Pose estimation data

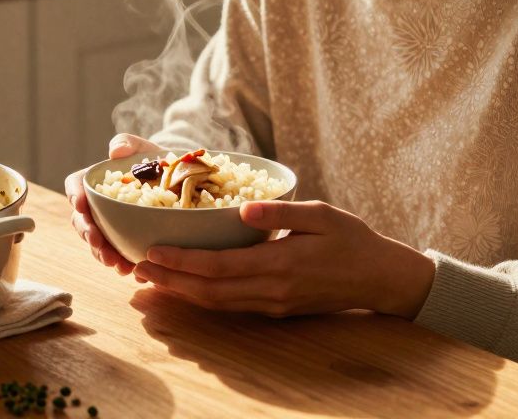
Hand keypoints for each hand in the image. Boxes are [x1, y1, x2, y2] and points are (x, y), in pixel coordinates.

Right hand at [66, 133, 163, 275]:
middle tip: (99, 244)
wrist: (184, 182)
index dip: (74, 195)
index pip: (76, 185)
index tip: (80, 205)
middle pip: (83, 221)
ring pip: (98, 244)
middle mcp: (99, 207)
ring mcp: (111, 227)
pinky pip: (120, 256)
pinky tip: (135, 272)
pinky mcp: (126, 242)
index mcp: (98, 182)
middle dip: (88, 235)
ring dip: (104, 256)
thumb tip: (115, 151)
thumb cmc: (159, 162)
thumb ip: (128, 144)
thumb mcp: (146, 148)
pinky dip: (125, 265)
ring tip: (118, 265)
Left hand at [133, 200, 435, 318]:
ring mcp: (273, 304)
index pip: (218, 266)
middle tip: (136, 268)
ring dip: (182, 293)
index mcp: (280, 264)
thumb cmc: (353, 240)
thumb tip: (243, 209)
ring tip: (151, 279)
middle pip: (209, 292)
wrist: (381, 278)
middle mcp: (272, 290)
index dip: (181, 262)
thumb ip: (281, 212)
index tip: (151, 251)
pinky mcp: (276, 308)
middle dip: (170, 282)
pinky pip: (232, 306)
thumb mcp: (321, 214)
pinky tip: (188, 287)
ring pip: (217, 304)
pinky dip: (204, 298)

• **Goal of the exercise**: Return all lines above that mention the word "index".

• **Task output**:
index dip: (74, 195)
index pip: (76, 185)
index tip: (80, 205)
index mcp: (98, 182)
index pip: (218, 266)
index mcp: (280, 264)
index dip: (181, 262)
index tip: (151, 251)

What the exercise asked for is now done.